Week 25: Community and Confrontation

Readings for the week: Psalm 73, 2 Kings 1-9, 1 Corinthians 10-16Psalm 74, Listen to these passages

Opening Prayer:

 Dear Lord, thank you for the hope we have in you. Thank you for the peace you bring.  When I spend my time looking away from you, I look for other things to put my hope in and I lose peace. I get caught up in the chaos of other people.  Forgive me for when I’ve wandered away from your path.  Fill me anew with your Spirit, calming my heart and helping me to see this world with your perspective. Renew my heart with joy that I might spread joy to those I meet.  Guide me in all my steps this week that I hear your guidance and stay true to the calling you have given me. Be with all those in my community, bringing healing and awakening possibilities for us all! Amen.

1. Psalm 73

2. Reading through 2 Kings 1-9

God wins.  Start with that idea and hold onto it.  It’s worth remembering because far too many people forget it.

In these chapters we get some of the clearest declarations of God’s victory against worldly powers and corruptions.  This is Marvel movie quality stuff here, prophets with the power of God on their side and kings who think that because they have a title they’re in charge.

Of course, the reality is that these are not the way that God always works. He can get very visibly involved at times, raising up those who make dramatic stands, who lead in truth and assert the fullness of God’s presence. Then it seems God is distant.

The challenge for us is to know these stories in these chapters so that we have confidence in God who does work, can work, will work.  If we forget these stories then we can become overwhelmed by the ways injustice or frustrations abound.  We get lulled and pulled away. We get caught in the narratives of the world–and not just the secular ones, the religious ones too, that try to box God in.

God works in a way that invites and also challenges.  He doesn’t commit himself to someone simply because they have a title or are in a category.

In these chapters we see the work of Elijah come to a dramatic end, and the work of Elisha extending the reach of God beyond what the people of the time expected.

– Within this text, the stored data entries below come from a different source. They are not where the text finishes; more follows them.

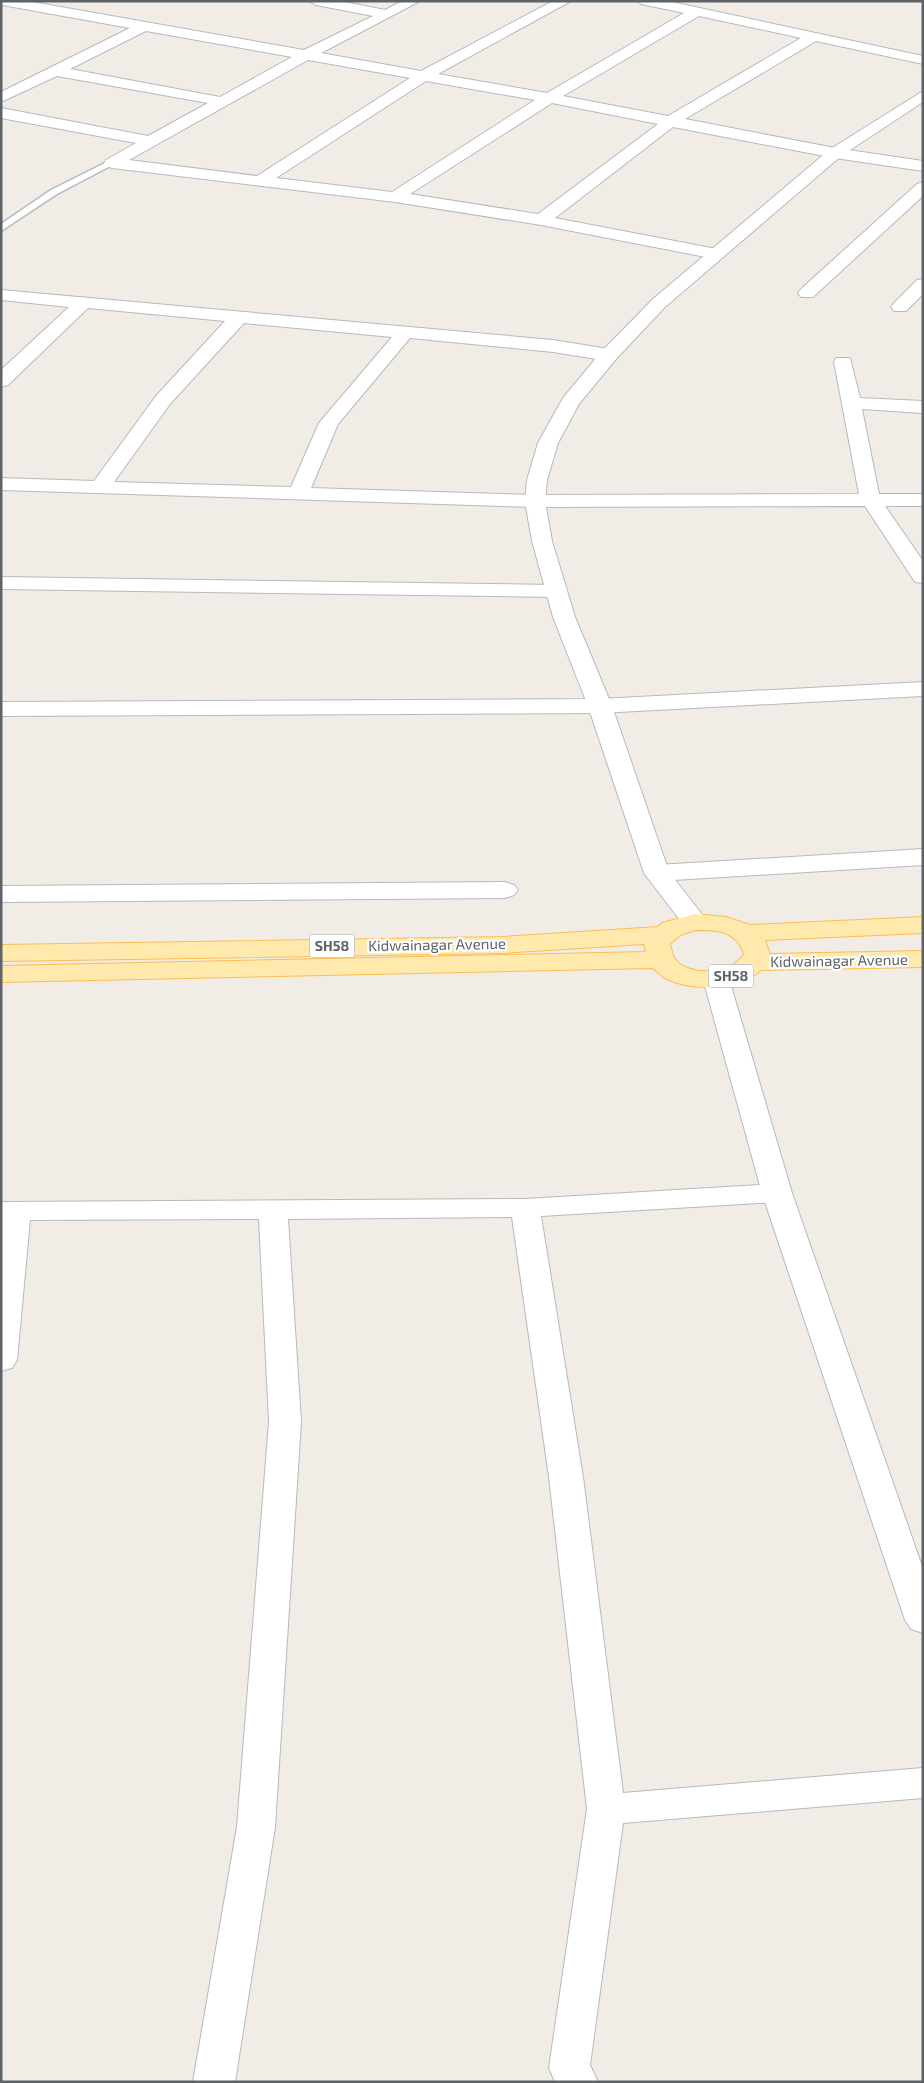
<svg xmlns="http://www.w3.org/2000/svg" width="924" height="2083" font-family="'Exo 2',sans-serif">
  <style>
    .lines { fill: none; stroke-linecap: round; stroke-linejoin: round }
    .service-casing { stroke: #b6b9bd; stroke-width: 3 }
    .minor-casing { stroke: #b6b9bd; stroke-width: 2 }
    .tertiary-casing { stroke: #b6b9bd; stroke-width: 2 }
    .primary-casing { stroke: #fdbc52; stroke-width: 2 }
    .service { fill: #fff; fill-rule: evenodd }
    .minor { fill: #fff; fill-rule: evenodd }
    .tertiary { fill: #fff; fill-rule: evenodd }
    .primary { fill: #ffe9ad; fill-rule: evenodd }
    .labels { text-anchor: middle; stroke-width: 4.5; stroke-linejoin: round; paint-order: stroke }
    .shield { fill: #fff; stroke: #8e9295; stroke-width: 1 }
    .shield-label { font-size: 14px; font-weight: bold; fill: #5d6367 }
    .street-label { font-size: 15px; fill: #5d6367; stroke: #fff }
  </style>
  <rect width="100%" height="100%" fill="#f1ede6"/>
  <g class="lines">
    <defs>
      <path id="service" d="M 109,161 L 116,163 L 57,194 L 1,231 L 1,224 L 51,190 Z"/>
      <g id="minor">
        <path d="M 1,1 L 27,1 L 304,50 L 373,16 L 316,5 L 309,1 L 340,1 L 385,10 L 402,1 L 420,1 L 321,53 L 421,71 L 553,1 L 571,1 L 438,74 L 547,93 L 684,13 L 641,4 L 639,1 L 667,1 L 923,56 L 923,64 L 816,41 L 685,119 L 835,148 L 923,161 L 923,171 L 835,158 L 673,127 L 555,218 L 722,250 L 725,254 L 722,258 L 716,259 L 541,225 L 395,202 L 112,168 L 106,166 L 104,163 L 106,160 L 136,143 L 1,118 L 1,108 L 148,136 L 208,103 L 57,76 L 1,102 L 1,92 L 130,28 L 2,5 ZM 699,16 L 801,38 L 668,116 L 563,96 ZM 146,31 L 292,57 L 220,97 L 70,69 ZM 308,60 L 410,78 L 257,176 L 129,160 ZM 426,81 L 535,100 L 392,192 L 276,178 ZM 552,103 L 658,124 L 538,214 L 410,194 Z"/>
        <path d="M 923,182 L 923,196 L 813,297 L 801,297 L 798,293 L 801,289 L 917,184 Z"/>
        <path d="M 923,279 L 923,294 L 906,311 L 894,311 L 891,307 L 894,303 L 917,280 Z"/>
        <path d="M 1,290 L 553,340 L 609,349 L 616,351 L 618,355 L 616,359 L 609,361 L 553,352 L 410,338 L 338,424 L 311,488 L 535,495 L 859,494 L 834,362 L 836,358 L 850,358 L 860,398 L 923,401 L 923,413 L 862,409 L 879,494 L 923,494 L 923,506 L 885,506 L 923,561 L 923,583 L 915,582 L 865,506 L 535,507 L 1,490 L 1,478 L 94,481 L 156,396 L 225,321 L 88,308 L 8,385 L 1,387 L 1,370 L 69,307 L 1,300 ZM 244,323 L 392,337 L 319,423 L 291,487 L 114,482 L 170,404 Z"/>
        <path d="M 1,577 L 555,585 L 563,586 L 566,591 L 563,596 L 555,597 L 1,589 Z"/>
        <path d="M 923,682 L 923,696 L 600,713 L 1,716 L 1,702 L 600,699 Z"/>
        <path d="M 923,849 L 923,865 L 657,881 L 648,878 L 644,873 L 648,868 L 657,865 Z"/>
        <path d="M 505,882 L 514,885 L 518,890 L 514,895 L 505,898 L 1,902 L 1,886 Z"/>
        <path d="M 777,1184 L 787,1186 L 792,1193 L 787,1200 L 777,1202 L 541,1216 L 583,1477 L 623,1793 L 923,1768 L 923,1798 L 623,1823 L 590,2065 L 598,2082 L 555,2082 L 549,2068 L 587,1809 L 549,1477 L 512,1217 L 288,1219 L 301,1422 L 275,1827 L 235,2082 L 193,2082 L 237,1827 L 269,1422 L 259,1219 L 30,1220 L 17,1360 L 12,1368 L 1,1371 L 1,1202 L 525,1199 Z"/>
      </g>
      <g id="tertiary">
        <path d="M 923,91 L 923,102 L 841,156 L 665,307 L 616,359 L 579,404 L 558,443 L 547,480 L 545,501 L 552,541 L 575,617 L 612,706 L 669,872 L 708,922 L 704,928 L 695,930 L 686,928 L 644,873 L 588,706 L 553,617 L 532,541 L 525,501 L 527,480 L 538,443 L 563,398 L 602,351 L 653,299 L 829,150 Z"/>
        <path d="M 716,971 L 725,973 L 729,979 L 792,1193 L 923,1569 L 923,1633 L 911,1629 L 905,1620 L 762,1193 L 703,979 L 707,973 Z"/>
      </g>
      <path id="primary" d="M 695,914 L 726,917 L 750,925 L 923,917 L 923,933 L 765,940 L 770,954 L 923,951 L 923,967 L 761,970 C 739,990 692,992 665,978 C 661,976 657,971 653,968 L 1,982 L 1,966 L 646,952 L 644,944 L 502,953 L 1,961 L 1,945 L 502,937 L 658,927 L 662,923 ZM 696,930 C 719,930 736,931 744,954 C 732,974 690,978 675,959 C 672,956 672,949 670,944 L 680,935 Z"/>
    </defs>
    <use href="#service" class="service-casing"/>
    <use href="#minor" class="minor-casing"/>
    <use href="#tertiary" class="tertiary-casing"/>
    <use href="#primary" class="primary-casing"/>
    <use href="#service" class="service"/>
    <use href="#minor" class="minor"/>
    <use href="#tertiary" class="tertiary"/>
    <use href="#primary" class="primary"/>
  </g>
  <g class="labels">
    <g class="shield">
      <rect x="309.5" y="934.5" width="45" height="23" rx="4"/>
      <rect x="708.5" y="964.5" width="45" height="23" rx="4"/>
    </g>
    <g class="shield-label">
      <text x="332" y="951">SH58</text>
      <text x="731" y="981">SH58</text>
    </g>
    <g class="street-label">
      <text transform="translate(437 945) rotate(-1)" y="5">Kidwainagar Avenue</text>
      <text transform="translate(839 961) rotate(-1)" y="5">Kidwainagar Avenue</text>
    </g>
  </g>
  <rect width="924" height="2083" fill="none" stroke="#5d6367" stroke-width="5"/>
</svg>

It’s a great victory, but it’s not the final event. God is, it seems, showing his power so that generations that came after will hear, remember, and maybe, just maybe, listen to the call of God to live in righteousness rather than chaos.  These stories aren’t for our entertainment, though they’re among the more entertaining in Scripture.  These are a challenge for us, calling us out in our time and place, urging us to be faithful and choose to put our hope in God, even and especially when others are falling away.

Do you believe? What is God calling you to do to?

3. Reading Through 1 Corinthians 10-16

So you want to be a Christian? You want to live out the calling of Christ in your life and in your community? You want to know what it means to be a church? What is essential to the Christian life and belief.

Read these chapters.

Take them to heart. Here it is.  What matters in practice and belief. What we can hold loosely and what is an absolute.

What do you think matters in these? How would you describe Christianity if you just had these chapters? What would church look like if we all took these chapters seriously.

Paul wrote these words about 1900 years ago. They are still very radical, and a lot of people have spent a lot of time trying to get around what Paul says.

Let us live in love, live in resurrection faith, really value each other and all that we each contribute.  Let’s see if Paul was right.

4. Psalm 74

5. Respond

If you’ve fallen behind in the readings or having started year, don’t worry.  Reading the Bible isn’t a limited time offer. Jump in this week, and catch up with what you’ve missed in future years.

Also, I highly encourage you to share your thoughts with others in your family, or immediate community. Talk about this stuff! 

And, since I sometimes feel lonely, share your thoughts in the comment section.

Talking about your thoughts and questions is a very important part of the reading goal. Writing out our thoughts can help us remember what we read and keep our minds on the passage. It also is very helpful to share as we learn from each other. Even our questions or confusion can bring us together, as we highlight what others may have missed or address what a lot of us are also wondering.   Don’t feel like you have to say or write a lot, or feel pressure to be profound. Respond with honesty and openness.

Just jump right in where you’re at, knowing that Christ invites you to respond without pressure or anxiety. It’s a journey not a performance.